The presentation only focuses on probable property tax increases. According to the Powerpoint,
– if we build for a 2021 opening, property taxes will be raised by 13.4 cents;
– if we delay for one additional year, we will pay 12.6 cents instead.
THIS IS NOT CORRECT. It makes some unrealistic projections because it doesn’t account for inflation. The cost of the $76M high school will increase (according to construction inflation indexes) to at least $79M with a 2022 opening. Taxes would likely need to be raised higher than 13.4 cents if the opening was delayed until 2022.
The presentation did not mention the other costs associated with a delay. How do you account for the cost of having another 500 students join the thousands of students who have had to attend an overcrowded Harrisonburg High School? How do you account for the opportunities they lose? What about the costs associated with more trailers and the additional operating costs needed to alleviate overcrowding in the interim?
Maybe 500 students doesn’t resonate as much as tax increases… so let’s stay focused on the money. A high school is a large expenditure. Some Council members have requested shaving the cost from the high school price tag. Why can’t we shave costs on other proposed projects? If Council is only worried about the bottom line, let’s trim or eliminate across the board rather than hone in on the high school project. A total of $59M is allocated for the East Market Street Exit 247 improvements between 2019-2023. The project request form (from the CIP) states “decreasing the scope of project into smaller phases”. We agree!
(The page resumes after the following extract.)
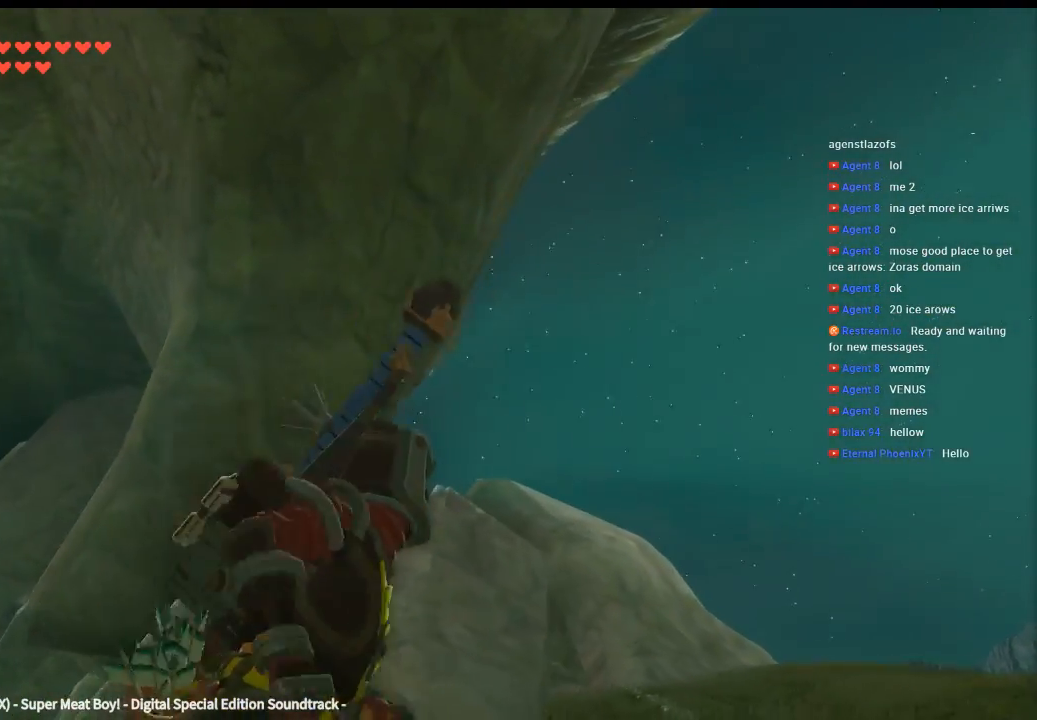
{"dt_ms": 1000, "buttons": [], "left_stick": "right"}
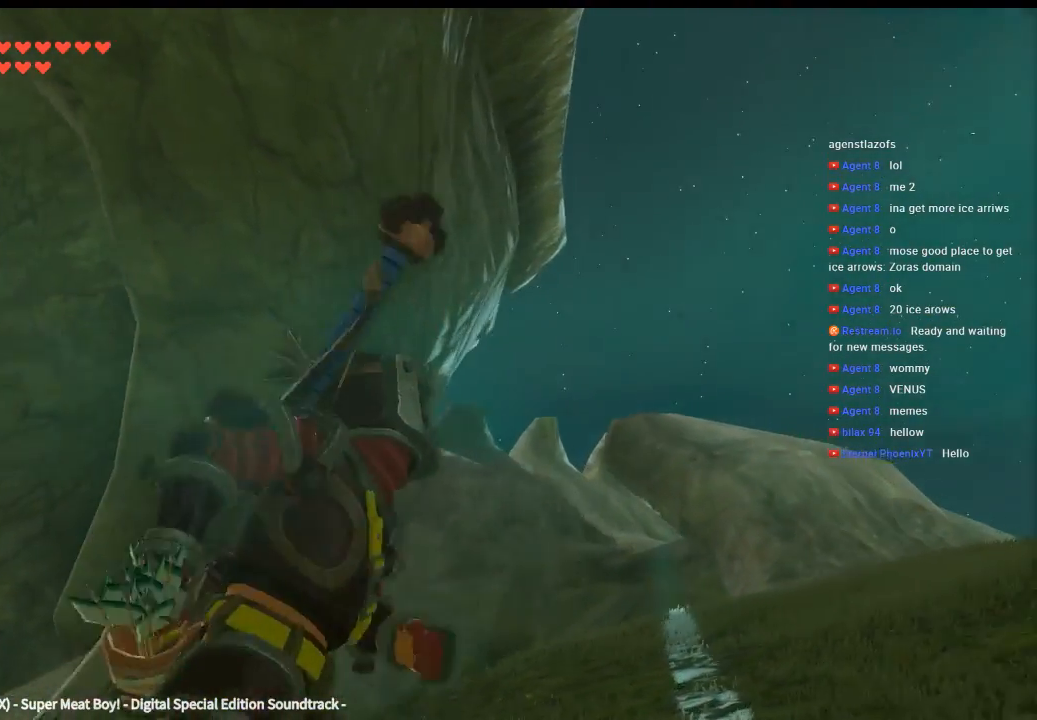
{"dt_ms": 1000, "buttons": [], "left_stick": "right"}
The Capital Improvement Plan (CIP) presented at the January 12th Council meeting showed a proposed second high school within the numbers. But to clarify, this is only a plan (carefully considered and vetted by financial experts). The projects and funding have not yet been approved! This can (and should) change on Tuesday, January 23rd, when we hope City Council will vote to build the $76 million high school and open the doors in August 2021. Then the second high school debate will end.